In the RUM extension page below, rewrite the part from "You can execute the following statement" up to and including "the index scan.", with "location information" changed to "position data" throughout.

----- Source passage

RUM - PolarDB - Alibaba Cloud Documentation Center

The RUM extension expands general inverted indexes (GINs) and implements faster full-text search based on the GIN access method code.

Prerequisites

Your PolarDB for PostgreSQL cluster must meet the following requirements:

PostgreSQL 15 (revision version 15.7.1.1 or later).
PostgreSQL 14 (revision version 14.5.3.0 or later).

Note

You can execute the following statement to query the minor engine version of your PolarDB for PostgreSQL cluster:

SELECT version();

Background information

GINs support tsvector and tsquery data types to implement full-text search, but encounters the following problems:

Slow sorting: The location information of words is required for sorting. However, GINs do not store word locations. Therefore, an additional scan is required to retrieve the location information of words after the index scan.
Slow phrase queries: GINs require location information to perform phrase search.
Slow timestamp sorting: GINs do not store related information in indexes that contain morphemes. Therefore, an additional scan is required.

The RUM extension is based on GINs and can solve these problems by storing additional information (word location information or timestamp location information) in RUM indexes.

Note

However, the RUM extension requires more time than GIN to construct and insert indexes. This is because the RUM extension generates indexes based on WAL logs and the generated RUM indexes contain more information than the keys that are used for encryption.

Common RUM operators

The RUM extension provides the following operators.

Operator	Data type	Description
`tsvector` `<=>` `tsquery`	float4	Calculates the distance between `tsvector` and `tsquery` values.
`timestamp` `<=>` `timestamp`	float8	Calculates the distance between two timestamp values.
`timestamp` `<=\|` `timestamp`	float8	Calculates the distance between values that are less than the current timestamp.
`timestamp` `\|=>` `timestamp`	float8	Calculates the distance between values that are greater than the current timestamp.

The <=>, <=|, and |=> operators also apply to the following data types:

timestamptz
int2
int4
int8
float4
float8
money
oid

Use the RUM extension

Create the RUM extension

You can execute the following SQL statement to install the RUM extension.

CREATE EXTENSION rum;

Note

If the extension fails to be created when your cluster meets the version requirements, contact us.

Operator classes

The rum_tsvector_ops class stores tsvector phrases with location information, and supports sorting by the <=> operator and prefix search.

----------
----- Records

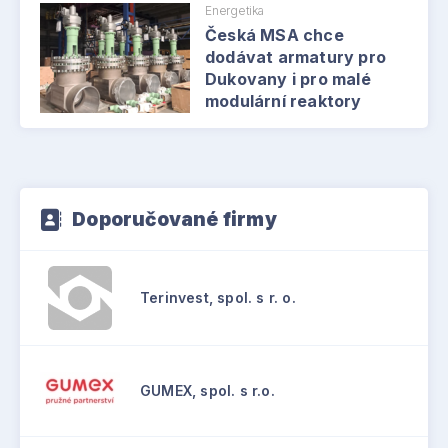
Energetika
Česká MSA chce
dodávat armatury pro
Dukovany i pro malé
modulární reaktory
Doporučované firmy
Terinvest, spol. s r. o.
GUMEX, spol. s r.o.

----------

§ Output for this exercise
You can execute the following statement to query the minor engine version of your PolarDB for PostgreSQL cluster:

SELECT version();

Background information

GINs support tsvector and tsquery data types to implement full-text search, but encounters the following problems:

Slow sorting: The position data of words is required for sorting. However, GINs do not store word locations. Therefore, an additional scan is required to retrieve the position data of words after the index scan.